3. You should define (declare) a flag in cg_flags.cxx(.h) controlling whether your phase should be run.
4. You should add an element in arrary Options_IPFEC in cgdriver.cxx describing your flags.
There are already several flags there, you can take them as examples.
5. Your flags should have prefix: IPFEC_Enable_XXX, such as IPFEC_Enable_If_Conversion.
At least, they should have prefix: IPFEC_XXX.
6. For other components, they are all similar. The files common/com/xxx_config.h and common/util/flags.{h,c} are files of interest.
Pre-requirements:
1. Your gcc version needs to be 2.95.2 or 2.96
2. To enable debugging, you can build the entire compiler with
make BUILD_OPTIMIZE=DEBUG
Or you can build
individual components (such as wopt.so) by going into the corresponding
targia_xxx directories, and build with "BUILD_OPTIMIZE=DEBUG".
To single step inside the backend components (we'll show the CG portion, other components are similar):
1. Remember to set the environment variable LD_LIBRARY_PATH.
For cross compiler this variable should be set as
export
LD_LIBRARY_PATH=${TOOROOT}/usr/ia64-orc-linux/lib/gcc-lib/ia64-orc-linux/2.0:$LD_LIBRARY_PATH
For native compiler it should be
export LD_LIBRARY_PATH=${TOOROOT}/usr/lib/gcc-lib/ia64-orc-linux/2.0:$LD_LIBRARY_PATH
2. First run orcc using options " ... -show -keep ... ". It will keep some needed intermediate files.
orcc -show -keep kk16.c
It will print some info like this:
/home/xyz/orc-2.0/usr/ia64-orc-linux/altbin/gcc -D_LANGUAGE_C -D_SGI_COMPILER_VERSION=10. -D__host_ia32 -D__INLINE_INTRINSICS -D_LP64 -D__ia64=1 kk16.c -E > kk16.i
/usr/ia64-orc-linux/lib/gcc-lib/ia64-orc-linux/2.0/gfec -O0 -dx -quiet -dumpbase kk16.c kk16.i -o kk16.B
/usr/ia64-orc-linux/lib/gcc-lib/ia64-orc-linux/2.0/be -PHASE:c -G8 -O0 -TENV:PIC -m1 -INTERNAL:return_val=on -INTERNAL:mldid_mstid=on -INTERNAL:return_info=on -show -TARG:abi=i64 -LANG:=ansi_c -fB,kk16.B -s -fs,kk16.s kk16.c
Compiling kk16.c (kk16.B) -- Back End
Compiling main(0)
/usr/ia64-orc-linux/bin/as kk16.s -o kk16.o
/usr/ia64-orc-linux/bin/ld -dynamic-linker /lib/ld-linux-ia64.so.2 -rpath-link ...
3. Now we can use the input file and options for BE as the input to gdb when debugging BE:
gdb /usr/ia64-orc-linux/lib/gcc-lib/ia64-orc-linux/2.0/be
(gdb)break be_debug
(gdb)run -PHASE:c -G8 -O0 -TENV:PIC -m1 -INTERNAL:return_val=on -INTERNAL:mldid_mstid=on -INTERNAL:return_info=on -show -TARG:abi=i64 -LANG:=ansi_c -fB,kk16.B -s -fs,kk16.s kk16.c
4. After gdb stopped, set another breakpoint and trace into the component that you are interested in.

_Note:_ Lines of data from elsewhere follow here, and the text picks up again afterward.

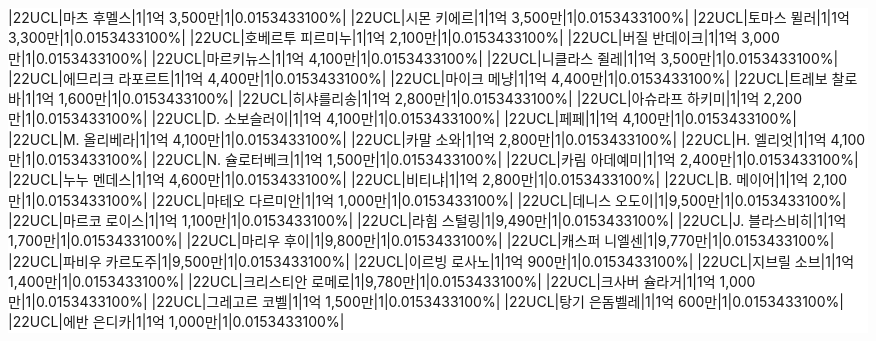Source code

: |22UCL|마츠 후멜스|1|1억 3,500만|1|0.0153433100%|
|22UCL|시몬 키에르|1|1억 3,500만|1|0.0153433100%|
|22UCL|토마스 뮐러|1|1억 3,300만|1|0.0153433100%|
|22UCL|호베르투 피르미누|1|1억 2,100만|1|0.0153433100%|
|22UCL|버질 반데이크|1|1억 3,000만|1|0.0153433100%|
|22UCL|마르키뉴스|1|1억 4,100만|1|0.0153433100%|
|22UCL|니클라스 쥘레|1|1억 3,500만|1|0.0153433100%|
|22UCL|에므리크 라포르트|1|1억 4,400만|1|0.0153433100%|
|22UCL|마이크 메냥|1|1억 4,400만|1|0.0153433100%|
|22UCL|트레보 찰로바|1|1억 1,600만|1|0.0153433100%|
|22UCL|히샤를리송|1|1억 2,800만|1|0.0153433100%|
|22UCL|아슈라프 하키미|1|1억 2,200만|1|0.0153433100%|
|22UCL|D. 소보슬러이|1|1억 4,100만|1|0.0153433100%|
|22UCL|페페|1|1억 4,100만|1|0.0153433100%|
|22UCL|M. 올리베라|1|1억 4,100만|1|0.0153433100%|
|22UCL|카말 소와|1|1억 2,800만|1|0.0153433100%|
|22UCL|H. 엘리엇|1|1억 4,100만|1|0.0153433100%|
|22UCL|N. 슐로터베크|1|1억 1,500만|1|0.0153433100%|
|22UCL|카림 아데예미|1|1억 2,400만|1|0.0153433100%|
|22UCL|누누 멘데스|1|1억 4,600만|1|0.0153433100%|
|22UCL|비티냐|1|1억 2,800만|1|0.0153433100%|
|22UCL|B. 메이어|1|1억 2,100만|1|0.0153433100%|
|22UCL|마테오 다르미안|1|1억 1,000만|1|0.0153433100%|
|22UCL|데니스 오도이|1|9,500만|1|0.0153433100%|
|22UCL|마르코 로이스|1|1억 1,100만|1|0.0153433100%|
|22UCL|라힘 스털링|1|9,490만|1|0.0153433100%|
|22UCL|J. 블라스비히|1|1억 1,700만|1|0.0153433100%|
|22UCL|마리우 후이|1|9,800만|1|0.0153433100%|
|22UCL|캐스퍼 니엘센|1|9,770만|1|0.0153433100%|
|22UCL|파비우 카르도주|1|9,500만|1|0.0153433100%|
|22UCL|이르빙 로사노|1|1억 900만|1|0.0153433100%|
|22UCL|지브릴 소브|1|1억 1,400만|1|0.0153433100%|
|22UCL|크리스티안 로메로|1|9,780만|1|0.0153433100%|
|22UCL|크사버 슐라거|1|1억 1,000만|1|0.0153433100%|
|22UCL|그레고르 코벨|1|1억 1,500만|1|0.0153433100%|
|22UCL|탕기 은돔벨레|1|1억 600만|1|0.0153433100%|
|22UCL|에반 은디카|1|1억 1,000만|1|0.0153433100%|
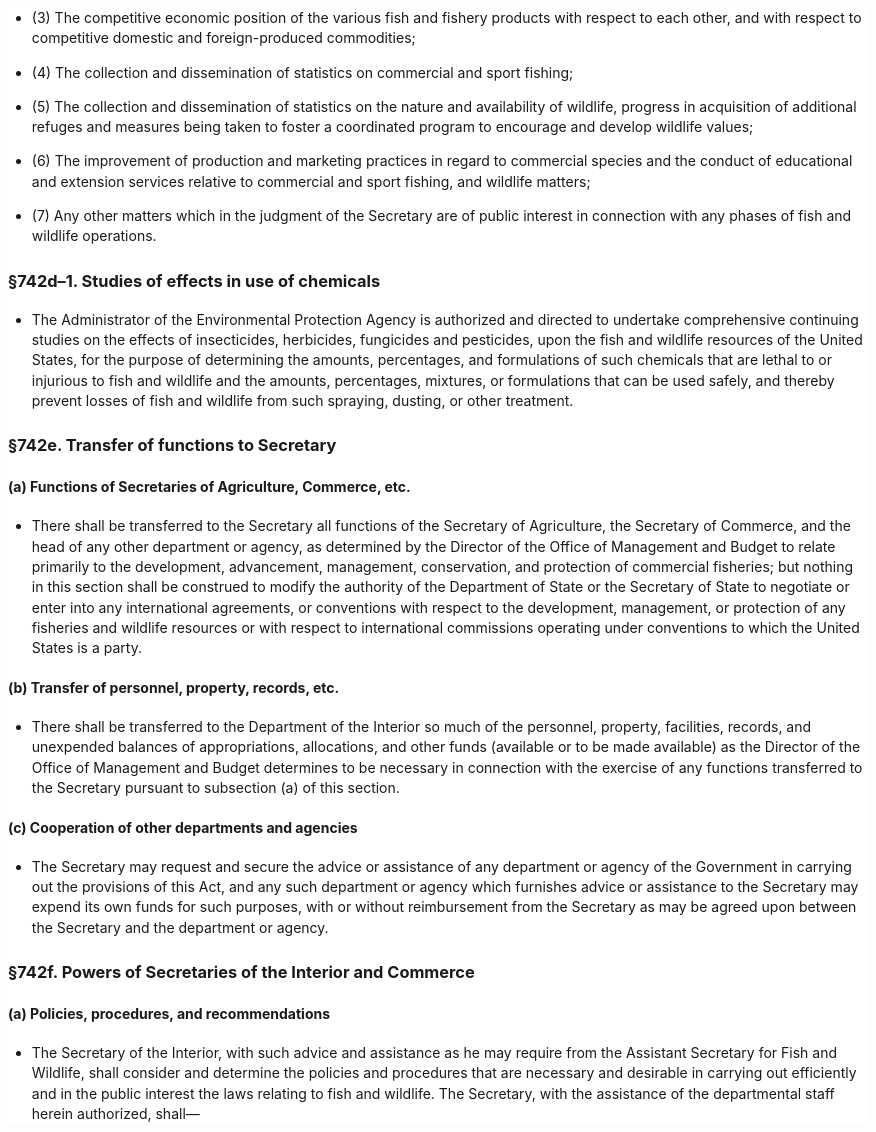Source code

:   * (3) The competitive economic position of the various fish and fishery products with respect to each other, and with respect to competitive domestic and foreign-produced commodities;

  * (4) The collection and dissemination of statistics on commercial and sport fishing;

  * (5) The collection and dissemination of statistics on the nature and availability of wildlife, progress in acquisition of additional refuges and measures being taken to foster a coordinated program to encourage and develop wildlife values;

  * (6) The improvement of production and marketing practices in regard to commercial species and the conduct of educational and extension services relative to commercial and sport fishing, and wildlife matters;

  * (7) Any other matters which in the judgment of the Secretary are of public interest in connection with any phases of fish and wildlife operations.

### §742d–1. Studies of effects in use of chemicals
* The Administrator of the Environmental Protection Agency is authorized and directed to undertake comprehensive continuing studies on the effects of insecticides, herbicides, fungicides and pesticides, upon the fish and wildlife resources of the United States, for the purpose of determining the amounts, percentages, and formulations of such chemicals that are lethal to or injurious to fish and wildlife and the amounts, percentages, mixtures, or formulations that can be used safely, and thereby prevent losses of fish and wildlife from such spraying, dusting, or other treatment.

### §742e. Transfer of functions to Secretary
#### (a) Functions of Secretaries of Agriculture, Commerce, etc.
* There shall be transferred to the Secretary all functions of the Secretary of Agriculture, the Secretary of Commerce, and the head of any other department or agency, as determined by the Director of the Office of Management and Budget to relate primarily to the development, advancement, management, conservation, and protection of commercial fisheries; but nothing in this section shall be construed to modify the authority of the Department of State or the Secretary of State to negotiate or enter into any international agreements, or conventions with respect to the development, management, or protection of any fisheries and wildlife resources or with respect to international commissions operating under conventions to which the United States is a party.

#### (b) Transfer of personnel, property, records, etc.
* There shall be transferred to the Department of the Interior so much of the personnel, property, facilities, records, and unexpended balances of appropriations, allocations, and other funds (available or to be made available) as the Director of the Office of Management and Budget determines to be necessary in connection with the exercise of any functions transferred to the Secretary pursuant to subsection (a) of this section.

#### (c) Cooperation of other departments and agencies
* The Secretary may request and secure the advice or assistance of any department or agency of the Government in carrying out the provisions of this Act, and any such department or agency which furnishes advice or assistance to the Secretary may expend its own funds for such purposes, with or without reimbursement from the Secretary as may be agreed upon between the Secretary and the department or agency.

### §742f. Powers of Secretaries of the Interior and Commerce
#### (a) Policies, procedures, and recommendations
* The Secretary of the Interior, with such advice and assistance as he may require from the Assistant Secretary for Fish and Wildlife, shall consider and determine the policies and procedures that are necessary and desirable in carrying out efficiently and in the public interest the laws relating to fish and wildlife. The Secretary, with the assistance of the departmental staff herein authorized, shall—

All optimization phases are timed by the compiler for ease of measurement. Please make your phase timed also.
It's simple and you only need to add two lines in your code, one after entering your phase, for example:
Start_Timer(T_Aurora_LOCS_CU);
and another before leaving your phase, for example:
Stop_Timer(T_Aurora_LOCS_CU);
and remember to include timing.h in your code.
Naturally, you'll need to define your timing phase, please look at file be/com/timing.h.
After re-compiling, you can get timing info using -Wb,-ti1.